▸ **WHAT TO DO**
Write out each line from the data below that includes the word "left".

○ ○ ○

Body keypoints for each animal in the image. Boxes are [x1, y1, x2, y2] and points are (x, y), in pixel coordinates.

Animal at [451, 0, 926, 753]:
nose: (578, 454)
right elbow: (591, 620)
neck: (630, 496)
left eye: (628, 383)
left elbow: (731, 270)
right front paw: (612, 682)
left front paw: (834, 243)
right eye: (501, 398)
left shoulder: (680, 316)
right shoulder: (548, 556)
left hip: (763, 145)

○ ○ ○

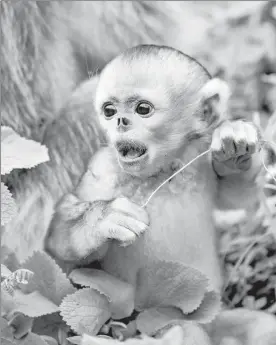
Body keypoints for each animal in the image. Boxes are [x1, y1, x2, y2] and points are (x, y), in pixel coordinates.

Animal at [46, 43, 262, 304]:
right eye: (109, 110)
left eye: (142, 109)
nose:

○ ○ ○

▸ **WRITTEN RESPONSE**
left eye: (628, 383)
left elbow: (731, 270)
left front paw: (834, 243)
left shoulder: (680, 316)
left hip: (763, 145)
left eye: (142, 109)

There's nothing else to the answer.